PROBLEM STATEMENT -
In the records below, replace every occurrence of "slices" with "wedges" and leave everything else unchanged.

*** Opening ENTRIES SUPPLIED ***

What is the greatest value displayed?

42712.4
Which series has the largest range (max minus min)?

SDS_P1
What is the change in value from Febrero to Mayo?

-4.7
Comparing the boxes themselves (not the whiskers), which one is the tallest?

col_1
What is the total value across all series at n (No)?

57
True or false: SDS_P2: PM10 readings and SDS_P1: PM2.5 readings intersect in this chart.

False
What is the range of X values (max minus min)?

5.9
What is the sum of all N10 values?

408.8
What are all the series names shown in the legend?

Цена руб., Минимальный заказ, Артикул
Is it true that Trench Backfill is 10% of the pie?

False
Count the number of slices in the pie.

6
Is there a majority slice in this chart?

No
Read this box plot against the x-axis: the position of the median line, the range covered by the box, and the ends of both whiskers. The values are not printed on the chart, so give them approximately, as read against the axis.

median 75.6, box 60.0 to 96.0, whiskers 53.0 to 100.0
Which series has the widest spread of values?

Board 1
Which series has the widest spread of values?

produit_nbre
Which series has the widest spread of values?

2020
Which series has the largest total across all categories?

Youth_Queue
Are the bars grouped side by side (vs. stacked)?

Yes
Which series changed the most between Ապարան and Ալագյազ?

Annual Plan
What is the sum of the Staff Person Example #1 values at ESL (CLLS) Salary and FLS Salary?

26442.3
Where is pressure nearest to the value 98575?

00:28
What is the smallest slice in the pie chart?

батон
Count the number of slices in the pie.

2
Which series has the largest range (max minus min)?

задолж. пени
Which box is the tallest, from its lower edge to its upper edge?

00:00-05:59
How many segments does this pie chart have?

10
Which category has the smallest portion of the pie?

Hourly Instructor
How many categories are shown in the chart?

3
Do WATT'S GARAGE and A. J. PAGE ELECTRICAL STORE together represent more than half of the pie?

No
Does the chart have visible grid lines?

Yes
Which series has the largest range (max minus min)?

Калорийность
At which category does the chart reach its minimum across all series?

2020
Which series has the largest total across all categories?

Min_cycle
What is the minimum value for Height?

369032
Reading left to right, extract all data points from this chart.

*** Closing ENTRIES SUPPLIED ***

RESULT OF THE TASK -
What is the greatest value displayed?

42712.4
Which series has the largest range (max minus min)?

SDS_P1
What is the change in value from Febrero to Mayo?

-4.7
Comparing the boxes themselves (not the whiskers), which one is the tallest?

col_1
What is the total value across all series at n (No)?

57
True or false: SDS_P2: PM10 readings and SDS_P1: PM2.5 readings intersect in this chart.

False
What is the range of X values (max minus min)?

5.9
What is the sum of all N10 values?

408.8
What are all the series names shown in the legend?

Цена руб., Минимальный заказ, Артикул
Is it true that Trench Backfill is 10% of the pie?

False
Count the number of wedges in the pie.

6
Is there a majority slice in this chart?

No
Read this box plot against the x-axis: the position of the median line, the range covered by the box, and the ends of both whiskers. The values are not printed on the chart, so give them approximately, as read against the axis.

median 75.6, box 60.0 to 96.0, whiskers 53.0 to 100.0
Which series has the widest spread of values?

Board 1
Which series has the widest spread of values?

produit_nbre
Which series has the widest spread of values?

2020
Which series has the largest total across all categories?

Youth_Queue
Are the bars grouped side by side (vs. stacked)?

Yes
Which series changed the most between Ապարան and Ալագյազ?

Annual Plan
What is the sum of the Staff Person Example #1 values at ESL (CLLS) Salary and FLS Salary?

26442.3
Where is pressure nearest to the value 98575?

00:28
What is the smallest slice in the pie chart?

батон
Count the number of wedges in the pie.

2
Which series has the largest range (max minus min)?

задолж. пени
Which box is the tallest, from its lower edge to its upper edge?

00:00-05:59
How many segments does this pie chart have?

10
Which category has the smallest portion of the pie?

Hourly Instructor
How many categories are shown in the chart?

3
Do WATT'S GARAGE and A. J. PAGE ELECTRICAL STORE together represent more than half of the pie?

No
Does the chart have visible grid lines?

Yes
Which series has the largest range (max minus min)?

Калорийность
At which category does the chart reach its minimum across all series?

2020
Which series has the largest total across all categories?

Min_cycle
What is the minimum value for Height?

369032
Reading left to right, extract all data points from this chart.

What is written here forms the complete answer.